Merely saying, “the evo-devo of conscious creativity” implies that the world includes processes capable to transacting in terms of conscious creativity. Any theory that ignores that possibility, doesm't consider it, is clearly inadequate. That includes the modern synthesis, today's theory of evolution.
This blog item was partly inspired by an email correspondence with Roger Smith, author of "Do I believe in free will?" published in January 2014 but recently posted at academia.edu where I came across it.
I don't think free will is an empirical issue but a conceptual one (on which, certainly, hinges how to conceptualize ethical questions). Thus, I don't think acceptance of Darwinism or not logically affects the question, though to be sure many people may feel that Darwinism, in our societies, enforces determinism. I think natural science thinking is in its conceptual form deterministic. But I believe there are other forms of understanding, and in these other forms free will is viable (and is in fact believed in certain dimensions of society, eg, the legal system).

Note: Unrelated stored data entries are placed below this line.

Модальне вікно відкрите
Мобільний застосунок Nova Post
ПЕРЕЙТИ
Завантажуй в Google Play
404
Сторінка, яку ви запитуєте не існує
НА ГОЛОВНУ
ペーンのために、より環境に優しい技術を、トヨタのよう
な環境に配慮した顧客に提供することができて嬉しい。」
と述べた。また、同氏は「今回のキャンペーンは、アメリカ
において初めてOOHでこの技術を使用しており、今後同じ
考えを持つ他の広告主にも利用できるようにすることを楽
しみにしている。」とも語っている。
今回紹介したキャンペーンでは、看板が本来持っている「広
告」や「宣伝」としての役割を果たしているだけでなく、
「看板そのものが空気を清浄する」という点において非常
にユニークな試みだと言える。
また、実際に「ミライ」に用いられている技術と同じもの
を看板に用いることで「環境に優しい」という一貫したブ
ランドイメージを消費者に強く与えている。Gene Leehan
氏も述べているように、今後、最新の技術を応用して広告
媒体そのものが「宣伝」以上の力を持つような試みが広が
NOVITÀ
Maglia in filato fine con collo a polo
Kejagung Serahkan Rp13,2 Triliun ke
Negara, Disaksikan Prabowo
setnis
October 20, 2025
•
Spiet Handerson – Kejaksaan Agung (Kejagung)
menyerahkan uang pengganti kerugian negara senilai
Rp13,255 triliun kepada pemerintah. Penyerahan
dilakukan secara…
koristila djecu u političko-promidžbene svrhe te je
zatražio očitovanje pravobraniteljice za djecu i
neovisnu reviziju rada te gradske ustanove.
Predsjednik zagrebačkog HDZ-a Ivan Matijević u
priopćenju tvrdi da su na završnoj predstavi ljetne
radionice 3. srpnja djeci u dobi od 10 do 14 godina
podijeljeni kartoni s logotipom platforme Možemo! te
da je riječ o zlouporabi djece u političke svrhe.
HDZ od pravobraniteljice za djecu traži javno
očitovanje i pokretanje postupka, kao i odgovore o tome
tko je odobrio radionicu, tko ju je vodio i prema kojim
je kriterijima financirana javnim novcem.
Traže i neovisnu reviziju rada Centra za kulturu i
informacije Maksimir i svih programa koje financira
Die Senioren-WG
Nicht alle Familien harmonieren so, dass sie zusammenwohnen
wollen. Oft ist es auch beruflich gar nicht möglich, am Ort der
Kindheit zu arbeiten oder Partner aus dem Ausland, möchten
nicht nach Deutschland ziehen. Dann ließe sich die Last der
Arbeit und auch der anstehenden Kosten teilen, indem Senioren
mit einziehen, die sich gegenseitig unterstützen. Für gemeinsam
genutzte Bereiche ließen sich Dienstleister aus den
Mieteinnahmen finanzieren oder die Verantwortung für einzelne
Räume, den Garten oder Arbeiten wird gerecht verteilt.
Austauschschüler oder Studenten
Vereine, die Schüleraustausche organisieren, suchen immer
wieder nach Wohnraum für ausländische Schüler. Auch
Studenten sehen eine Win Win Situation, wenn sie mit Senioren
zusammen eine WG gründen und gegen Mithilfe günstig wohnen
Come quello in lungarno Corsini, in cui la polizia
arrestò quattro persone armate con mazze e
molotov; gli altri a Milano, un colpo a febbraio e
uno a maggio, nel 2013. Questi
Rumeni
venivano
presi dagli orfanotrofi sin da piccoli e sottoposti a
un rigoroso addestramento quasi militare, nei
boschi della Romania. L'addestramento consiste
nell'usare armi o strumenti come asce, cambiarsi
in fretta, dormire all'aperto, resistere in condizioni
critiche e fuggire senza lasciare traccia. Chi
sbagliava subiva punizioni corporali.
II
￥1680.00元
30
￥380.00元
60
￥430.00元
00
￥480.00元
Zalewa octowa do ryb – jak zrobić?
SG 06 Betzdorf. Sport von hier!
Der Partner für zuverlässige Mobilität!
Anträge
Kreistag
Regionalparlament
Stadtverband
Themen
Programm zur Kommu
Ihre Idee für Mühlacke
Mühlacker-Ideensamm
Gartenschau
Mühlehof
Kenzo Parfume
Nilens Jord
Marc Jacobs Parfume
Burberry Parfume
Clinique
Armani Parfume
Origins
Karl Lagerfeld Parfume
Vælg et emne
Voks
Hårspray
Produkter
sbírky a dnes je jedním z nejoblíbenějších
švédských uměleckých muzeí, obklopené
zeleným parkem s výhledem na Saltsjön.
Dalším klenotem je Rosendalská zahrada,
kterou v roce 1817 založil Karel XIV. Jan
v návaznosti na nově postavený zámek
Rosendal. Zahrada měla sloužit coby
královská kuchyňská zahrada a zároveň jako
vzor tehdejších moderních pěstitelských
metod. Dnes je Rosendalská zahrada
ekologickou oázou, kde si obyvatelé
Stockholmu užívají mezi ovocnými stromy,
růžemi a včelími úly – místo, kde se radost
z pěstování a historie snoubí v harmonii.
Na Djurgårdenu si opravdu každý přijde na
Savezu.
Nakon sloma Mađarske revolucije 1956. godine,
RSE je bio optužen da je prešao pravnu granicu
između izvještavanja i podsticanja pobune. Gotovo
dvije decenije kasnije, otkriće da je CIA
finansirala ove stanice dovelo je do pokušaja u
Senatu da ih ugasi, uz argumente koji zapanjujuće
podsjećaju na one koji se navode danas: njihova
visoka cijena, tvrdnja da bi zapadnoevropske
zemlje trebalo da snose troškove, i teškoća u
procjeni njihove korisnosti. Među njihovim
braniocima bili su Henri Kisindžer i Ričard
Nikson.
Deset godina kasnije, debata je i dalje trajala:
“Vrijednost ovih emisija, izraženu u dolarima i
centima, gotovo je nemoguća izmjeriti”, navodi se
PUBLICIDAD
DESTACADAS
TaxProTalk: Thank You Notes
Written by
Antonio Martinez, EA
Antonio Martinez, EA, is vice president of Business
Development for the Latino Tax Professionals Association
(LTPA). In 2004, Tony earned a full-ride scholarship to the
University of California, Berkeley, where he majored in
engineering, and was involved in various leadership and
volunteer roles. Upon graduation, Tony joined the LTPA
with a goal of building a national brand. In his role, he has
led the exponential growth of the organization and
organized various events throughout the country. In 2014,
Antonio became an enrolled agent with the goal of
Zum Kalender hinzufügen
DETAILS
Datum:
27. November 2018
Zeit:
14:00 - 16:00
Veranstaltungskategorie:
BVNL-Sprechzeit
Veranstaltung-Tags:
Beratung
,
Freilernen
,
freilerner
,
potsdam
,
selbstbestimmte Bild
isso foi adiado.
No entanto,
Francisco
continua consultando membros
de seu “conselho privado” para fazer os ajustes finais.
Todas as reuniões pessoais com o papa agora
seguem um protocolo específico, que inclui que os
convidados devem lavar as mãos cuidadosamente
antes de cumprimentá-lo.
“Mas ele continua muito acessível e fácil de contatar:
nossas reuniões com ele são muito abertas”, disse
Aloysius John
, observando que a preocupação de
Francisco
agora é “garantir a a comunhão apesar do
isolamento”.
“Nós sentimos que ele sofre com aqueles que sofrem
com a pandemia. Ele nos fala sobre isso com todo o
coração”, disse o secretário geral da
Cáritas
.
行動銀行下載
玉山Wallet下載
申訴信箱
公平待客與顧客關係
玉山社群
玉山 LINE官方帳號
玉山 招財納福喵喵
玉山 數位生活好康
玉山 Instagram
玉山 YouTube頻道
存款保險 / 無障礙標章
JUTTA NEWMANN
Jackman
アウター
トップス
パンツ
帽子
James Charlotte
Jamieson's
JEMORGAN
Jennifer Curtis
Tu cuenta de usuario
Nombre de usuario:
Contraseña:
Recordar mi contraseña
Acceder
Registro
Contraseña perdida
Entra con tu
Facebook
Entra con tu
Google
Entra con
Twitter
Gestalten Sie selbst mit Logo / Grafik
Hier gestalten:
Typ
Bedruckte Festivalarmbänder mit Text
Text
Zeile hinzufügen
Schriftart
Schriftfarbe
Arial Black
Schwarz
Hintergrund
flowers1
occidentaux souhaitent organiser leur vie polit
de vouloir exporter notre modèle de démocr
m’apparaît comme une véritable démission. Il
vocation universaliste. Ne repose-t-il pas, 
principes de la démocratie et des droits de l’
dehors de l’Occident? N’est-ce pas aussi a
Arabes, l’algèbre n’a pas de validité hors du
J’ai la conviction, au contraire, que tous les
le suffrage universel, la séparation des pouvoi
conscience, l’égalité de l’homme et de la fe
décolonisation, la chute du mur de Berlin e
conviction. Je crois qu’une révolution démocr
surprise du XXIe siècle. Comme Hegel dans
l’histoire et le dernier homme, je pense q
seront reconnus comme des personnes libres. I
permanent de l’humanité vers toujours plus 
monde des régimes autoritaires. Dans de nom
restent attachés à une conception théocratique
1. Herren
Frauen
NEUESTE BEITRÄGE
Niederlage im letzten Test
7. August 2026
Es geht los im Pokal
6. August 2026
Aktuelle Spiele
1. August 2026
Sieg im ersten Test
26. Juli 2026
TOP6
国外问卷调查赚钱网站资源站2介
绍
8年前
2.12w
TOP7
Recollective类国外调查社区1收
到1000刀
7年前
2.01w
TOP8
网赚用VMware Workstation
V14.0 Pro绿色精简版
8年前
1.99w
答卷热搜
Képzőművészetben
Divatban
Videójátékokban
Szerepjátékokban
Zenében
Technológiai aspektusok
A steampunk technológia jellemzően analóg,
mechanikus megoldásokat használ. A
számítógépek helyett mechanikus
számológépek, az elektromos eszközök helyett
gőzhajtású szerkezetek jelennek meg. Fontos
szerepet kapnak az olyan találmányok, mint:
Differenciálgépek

What I found notable here is that he says, "many people may feel that Darwinism, in our societies, enforces determinism. I think natural science thinking is in its conceptual form deterministic" But despite finding the issue of free will impacted by empirical entities like science and Darwinian evolution he starts out saying, to me it seems in contradiction: "I don't think free will is an empirical issue but a conceptual one (on which, certainly, hinges how to conceptualize ethical questions). Thus, I don't think acceptance of Darwinism or not logically affects the question."
This helps me understand where I stand. For me free will is an empirical. issue. It impacts self esteem and meaning in life. These are painfully involved in our epidemics of depression and anxiety, suicide and opioid abuse, For me, those are empirical isssues demanding attention, and if our philosophers won't engage with them they are shirking their responsibility.